- Request: Output only the lines below from the one containing "position:absolute; right:9px; top:50%;" to the one containing "flex:1; border:none; outline:none;", exactly as written, both ends kept.

START Provided material

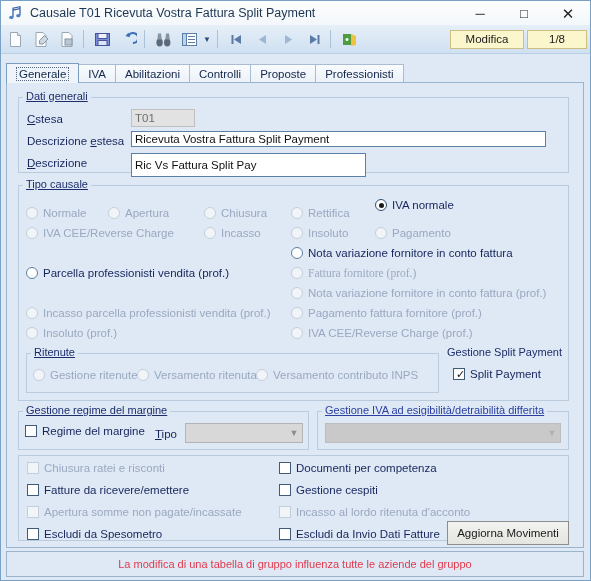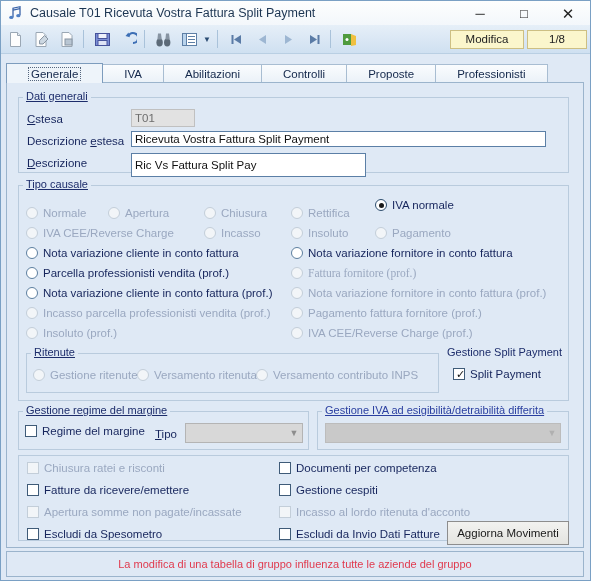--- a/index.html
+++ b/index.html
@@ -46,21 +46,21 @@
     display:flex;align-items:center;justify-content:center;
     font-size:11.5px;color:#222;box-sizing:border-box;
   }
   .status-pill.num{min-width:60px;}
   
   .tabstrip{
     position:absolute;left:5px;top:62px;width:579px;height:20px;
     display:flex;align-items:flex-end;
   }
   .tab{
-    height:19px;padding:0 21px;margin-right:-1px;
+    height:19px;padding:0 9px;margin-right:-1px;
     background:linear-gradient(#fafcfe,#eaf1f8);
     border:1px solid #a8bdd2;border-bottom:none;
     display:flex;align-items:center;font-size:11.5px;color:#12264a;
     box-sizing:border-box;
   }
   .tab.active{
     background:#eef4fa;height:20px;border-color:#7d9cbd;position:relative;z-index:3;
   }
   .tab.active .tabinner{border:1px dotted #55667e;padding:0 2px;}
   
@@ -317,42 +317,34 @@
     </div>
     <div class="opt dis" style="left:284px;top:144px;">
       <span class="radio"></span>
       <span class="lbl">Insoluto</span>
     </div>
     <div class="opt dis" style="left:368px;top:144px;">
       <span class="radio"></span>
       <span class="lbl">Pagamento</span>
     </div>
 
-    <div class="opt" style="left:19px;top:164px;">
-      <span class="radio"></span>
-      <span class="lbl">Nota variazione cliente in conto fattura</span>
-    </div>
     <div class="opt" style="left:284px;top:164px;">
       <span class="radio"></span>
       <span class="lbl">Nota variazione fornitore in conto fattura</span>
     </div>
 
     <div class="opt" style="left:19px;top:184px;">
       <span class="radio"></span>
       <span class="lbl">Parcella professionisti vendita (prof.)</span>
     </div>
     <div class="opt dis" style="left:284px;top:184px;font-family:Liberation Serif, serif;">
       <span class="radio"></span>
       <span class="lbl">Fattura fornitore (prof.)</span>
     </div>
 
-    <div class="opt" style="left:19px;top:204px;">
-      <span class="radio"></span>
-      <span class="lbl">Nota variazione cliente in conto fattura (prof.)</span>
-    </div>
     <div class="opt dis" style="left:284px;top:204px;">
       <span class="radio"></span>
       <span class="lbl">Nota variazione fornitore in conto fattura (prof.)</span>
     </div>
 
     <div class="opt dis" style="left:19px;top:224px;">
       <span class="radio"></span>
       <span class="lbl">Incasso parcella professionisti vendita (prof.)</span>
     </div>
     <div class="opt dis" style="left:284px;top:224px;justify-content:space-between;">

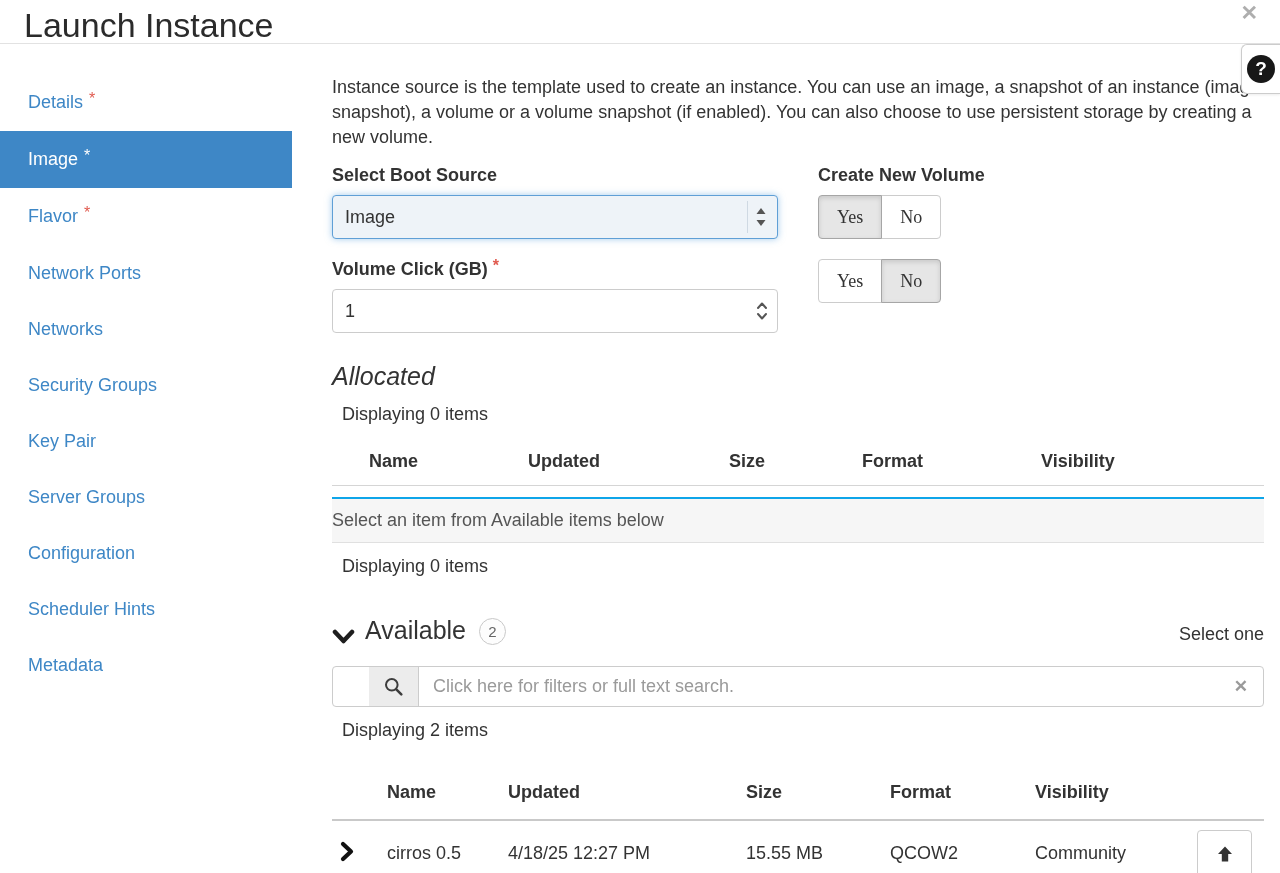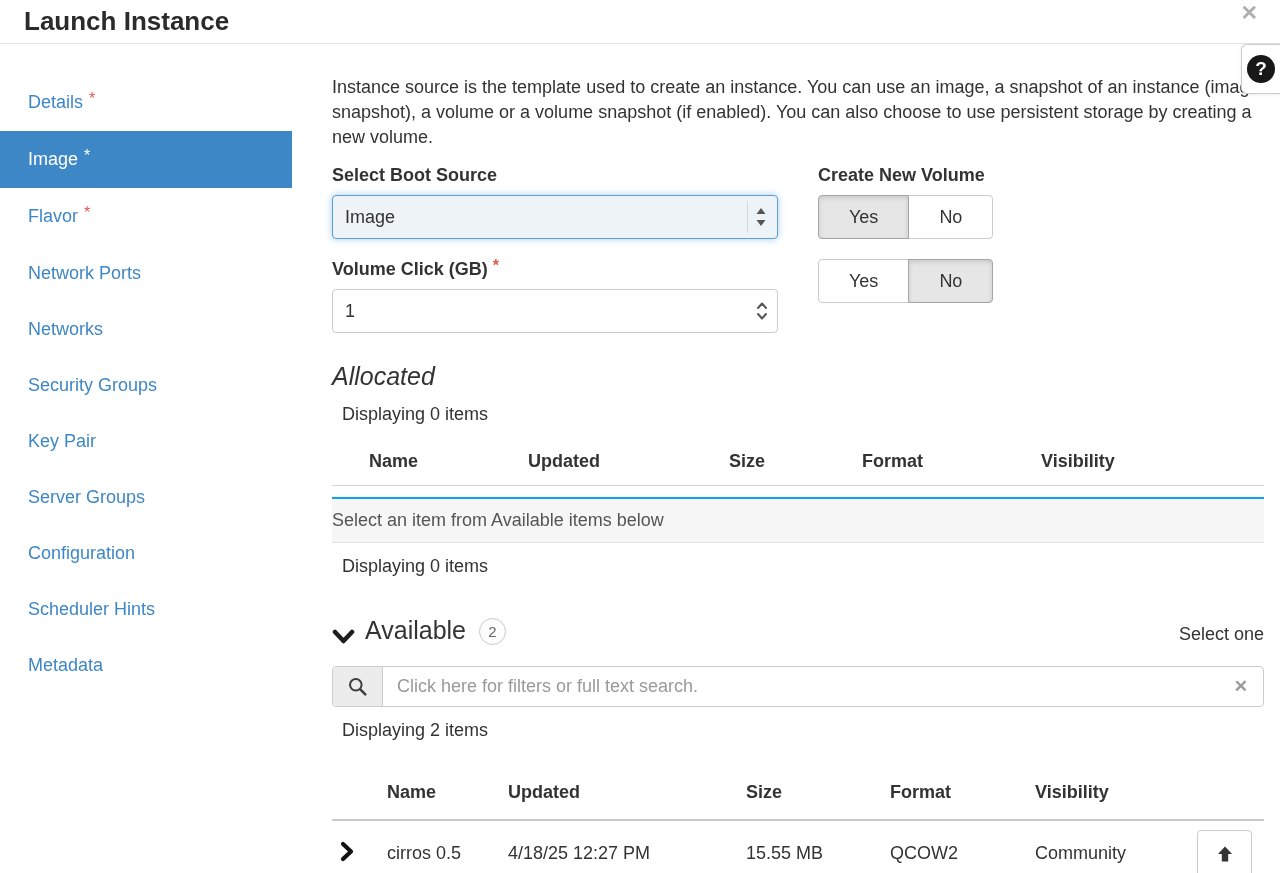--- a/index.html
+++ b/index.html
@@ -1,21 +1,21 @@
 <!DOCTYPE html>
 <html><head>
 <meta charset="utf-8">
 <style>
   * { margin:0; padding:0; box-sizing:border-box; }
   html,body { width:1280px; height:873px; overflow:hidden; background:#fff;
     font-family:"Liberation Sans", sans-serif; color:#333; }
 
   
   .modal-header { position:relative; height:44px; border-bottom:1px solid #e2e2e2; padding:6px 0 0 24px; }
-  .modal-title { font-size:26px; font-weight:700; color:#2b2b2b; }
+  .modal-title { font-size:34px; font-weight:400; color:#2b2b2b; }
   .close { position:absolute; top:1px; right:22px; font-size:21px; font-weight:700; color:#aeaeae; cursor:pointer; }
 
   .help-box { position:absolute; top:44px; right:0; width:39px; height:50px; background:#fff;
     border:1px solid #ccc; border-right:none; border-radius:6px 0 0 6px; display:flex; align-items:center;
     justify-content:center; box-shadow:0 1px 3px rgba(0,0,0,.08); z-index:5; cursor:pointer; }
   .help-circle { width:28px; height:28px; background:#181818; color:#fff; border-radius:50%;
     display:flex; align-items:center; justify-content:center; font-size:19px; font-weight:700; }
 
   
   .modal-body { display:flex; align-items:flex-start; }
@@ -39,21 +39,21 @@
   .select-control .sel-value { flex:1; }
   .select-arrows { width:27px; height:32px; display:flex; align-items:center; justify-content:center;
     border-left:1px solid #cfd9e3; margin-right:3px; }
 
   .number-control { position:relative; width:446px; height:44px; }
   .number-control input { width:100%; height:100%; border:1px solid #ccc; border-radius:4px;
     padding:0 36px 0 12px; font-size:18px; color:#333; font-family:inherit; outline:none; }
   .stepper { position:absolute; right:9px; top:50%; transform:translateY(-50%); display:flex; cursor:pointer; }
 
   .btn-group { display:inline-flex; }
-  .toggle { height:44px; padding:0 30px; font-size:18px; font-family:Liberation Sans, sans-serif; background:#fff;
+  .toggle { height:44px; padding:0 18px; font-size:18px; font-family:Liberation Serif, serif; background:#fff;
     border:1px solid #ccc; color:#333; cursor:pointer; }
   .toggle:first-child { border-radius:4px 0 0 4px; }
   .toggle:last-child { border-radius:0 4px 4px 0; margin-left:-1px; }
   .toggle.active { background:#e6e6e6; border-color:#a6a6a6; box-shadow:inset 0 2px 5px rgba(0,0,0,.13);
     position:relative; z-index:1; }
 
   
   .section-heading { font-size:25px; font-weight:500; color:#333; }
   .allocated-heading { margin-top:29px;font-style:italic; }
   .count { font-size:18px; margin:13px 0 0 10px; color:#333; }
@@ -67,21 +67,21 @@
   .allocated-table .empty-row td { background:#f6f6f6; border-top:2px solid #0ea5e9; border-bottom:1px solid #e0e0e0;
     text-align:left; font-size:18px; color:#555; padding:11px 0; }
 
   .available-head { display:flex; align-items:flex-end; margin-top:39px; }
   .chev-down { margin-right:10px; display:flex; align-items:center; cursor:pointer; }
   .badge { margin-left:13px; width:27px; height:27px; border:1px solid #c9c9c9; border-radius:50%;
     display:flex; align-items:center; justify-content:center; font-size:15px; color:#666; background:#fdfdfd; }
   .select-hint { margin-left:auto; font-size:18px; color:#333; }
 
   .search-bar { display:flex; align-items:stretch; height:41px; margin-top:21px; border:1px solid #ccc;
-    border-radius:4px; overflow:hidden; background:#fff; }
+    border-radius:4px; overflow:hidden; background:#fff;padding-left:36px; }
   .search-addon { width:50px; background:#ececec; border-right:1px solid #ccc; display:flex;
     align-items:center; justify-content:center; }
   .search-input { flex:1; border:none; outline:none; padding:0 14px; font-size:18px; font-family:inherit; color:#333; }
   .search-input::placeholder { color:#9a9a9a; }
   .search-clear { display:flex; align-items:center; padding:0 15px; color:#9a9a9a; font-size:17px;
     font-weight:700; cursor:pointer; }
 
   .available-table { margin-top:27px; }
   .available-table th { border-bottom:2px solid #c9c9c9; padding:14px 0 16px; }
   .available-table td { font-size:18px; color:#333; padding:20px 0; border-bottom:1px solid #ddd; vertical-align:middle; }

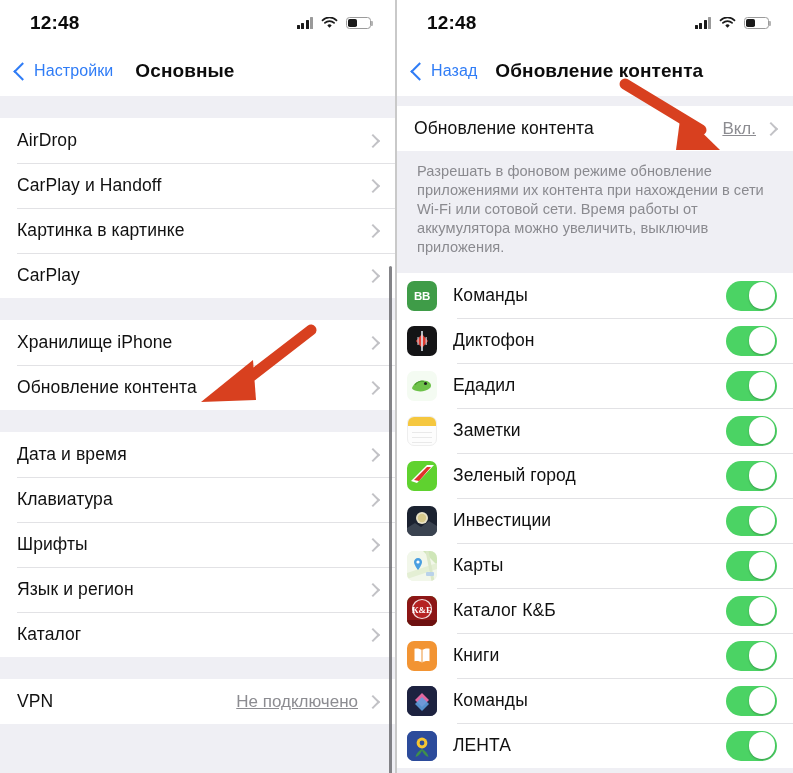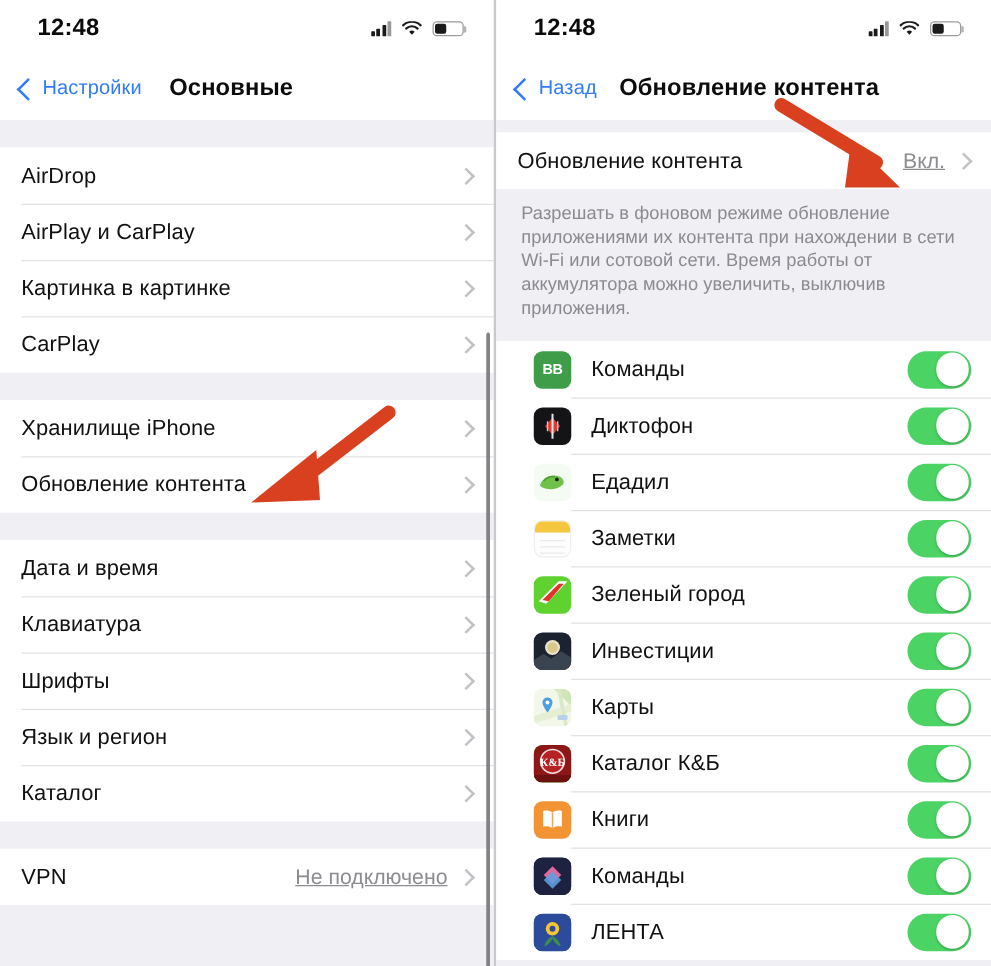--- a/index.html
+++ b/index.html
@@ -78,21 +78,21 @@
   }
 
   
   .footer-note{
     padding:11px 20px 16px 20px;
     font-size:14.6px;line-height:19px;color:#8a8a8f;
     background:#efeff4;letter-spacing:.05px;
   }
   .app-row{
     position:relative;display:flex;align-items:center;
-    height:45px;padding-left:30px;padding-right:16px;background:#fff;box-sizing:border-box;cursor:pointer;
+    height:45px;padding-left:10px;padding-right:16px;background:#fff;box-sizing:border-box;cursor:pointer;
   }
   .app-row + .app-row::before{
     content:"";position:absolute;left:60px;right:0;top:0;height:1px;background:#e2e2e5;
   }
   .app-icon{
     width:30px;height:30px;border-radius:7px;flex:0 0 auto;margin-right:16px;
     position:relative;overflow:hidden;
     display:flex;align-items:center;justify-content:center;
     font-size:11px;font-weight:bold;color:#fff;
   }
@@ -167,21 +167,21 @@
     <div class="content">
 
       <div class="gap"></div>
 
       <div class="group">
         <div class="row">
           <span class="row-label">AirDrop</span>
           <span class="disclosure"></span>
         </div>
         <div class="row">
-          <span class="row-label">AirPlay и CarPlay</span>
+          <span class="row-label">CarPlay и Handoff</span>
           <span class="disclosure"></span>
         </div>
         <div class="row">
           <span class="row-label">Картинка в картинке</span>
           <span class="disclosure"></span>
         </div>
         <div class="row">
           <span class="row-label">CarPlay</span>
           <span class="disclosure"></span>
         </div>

END Provided material

- Exercise solution:
   .stepper { position:absolute; right:9px; top:50%; transform:translateY(-50%); display:flex; cursor:pointer; }
 
   .btn-group { display:inline-flex; }
-  .toggle { height:44px; padding:0 30px; font-size:18px; font-family:Liberation Sans, sans-serif; background:#fff;
+  .toggle { height:44px; padding:0 18px; font-size:18px; font-family:Liberation Serif, serif; background:#fff;
     border:1px solid #ccc; color:#333; cursor:pointer; }
   .toggle:first-child { border-radius:4px 0 0 4px; }
   .toggle:last-child { border-radius:0 4px 4px 0; margin-left:-1px; }
   .toggle.active { background:#e6e6e6; border-color:#a6a6a6; box-shadow:inset 0 2px 5px rgba(0,0,0,.13);
     position:relative; z-index:1; }
 
   
   .section-heading { font-size:25px; font-weight:500; color:#333; }
   .allocated-heading { margin-top:29px;font-style:italic; }
   .count { font-size:18px; margin:13px 0 0 10px; color:#333; }
@@ -67,21 +67,21 @@
   .allocated-table .empty-row td { background:#f6f6f6; border-top:2px solid #0ea5e9; border-bottom:1px solid #e0e0e0;
     text-align:left; font-size:18px; color:#555; padding:11px 0; }
 
   .available-head { display:flex; align-items:flex-end; margin-top:39px; }
   .chev-down { margin-right:10px; display:flex; align-items:center; cursor:pointer; }
   .badge { margin-left:13px; width:27px; height:27px; border:1px solid #c9c9c9; border-radius:50%;
     display:flex; align-items:center; justify-content:center; font-size:15px; color:#666; background:#fdfdfd; }
   .select-hint { margin-left:auto; font-size:18px; color:#333; }
 
   .search-bar { display:flex; align-items:stretch; height:41px; margin-top:21px; border:1px solid #ccc;
-    border-radius:4px; overflow:hidden; background:#fff; }
+    border-radius:4px; overflow:hidden; background:#fff;padding-left:36px; }
   .search-addon { width:50px; background:#ececec; border-right:1px solid #ccc; display:flex;
     align-items:center; justify-content:center; }
   .search-input { flex:1; border:none; outline:none; padding:0 14px; font-size:18px; font-family:inherit; color:#333; }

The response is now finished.